Segment Start: RECORDED DATA

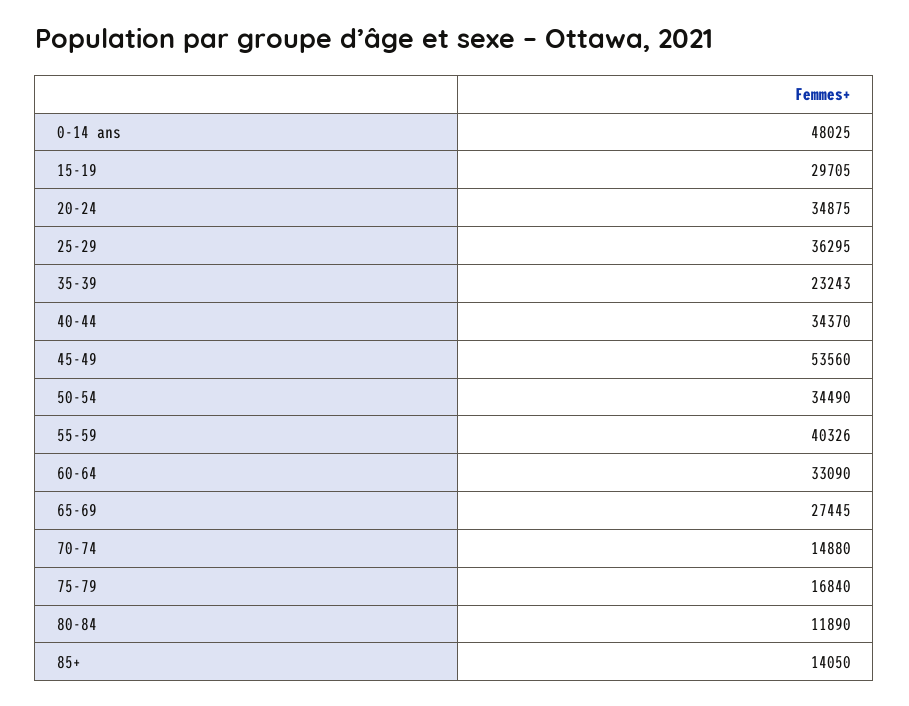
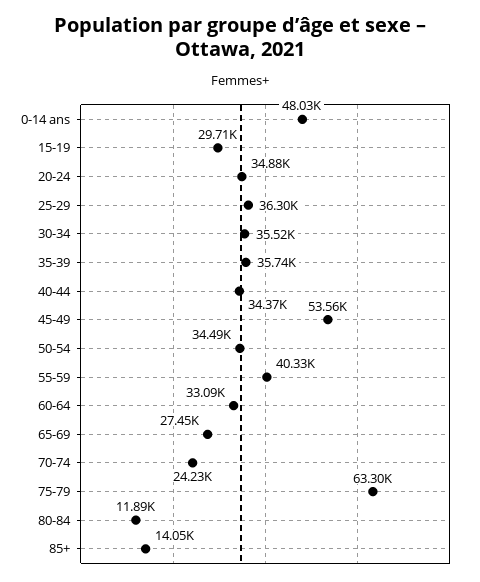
  {
    "0-14 ans": 48025,
    "15-19": 29705,
    "20-24": 34875,
    "25-29": 36295,
-   "35-39": 23243,
+   "35-39": 35740,
    "40-44": 34370,
    "45-49": 53560,
    "50-54": 34490,
    "55-59": 40326,
    "60-64": 33090,
    "65-69": 27445,
-   "70-74": 14880,
+   "70-74": 24230,
-   "75-79": 16840,
+   "75-79": 63300,
    "80-84": 11890,
-   "85+": 14050
+   "85+": 14050,
+   "30-34": 35520
  }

Segment End: RECORDED DATA

Every record above should be duplicated precisely, with the images removed.

  {
    "0-14 ans": 48025,
    "15-19": 29705,
    "20-24": 34875,
    "25-29": 36295,
-   "35-39": 23243,
+   "35-39": 35740,
    "40-44": 34370,
    "45-49": 53560,
    "50-54": 34490,
    "55-59": 40326,
    "60-64": 33090,
    "65-69": 27445,
-   "70-74": 14880,
+   "70-74": 24230,
-   "75-79": 16840,
+   "75-79": 63300,
    "80-84": 11890,
-   "85+": 14050
+   "85+": 14050,
+   "30-34": 35520
  }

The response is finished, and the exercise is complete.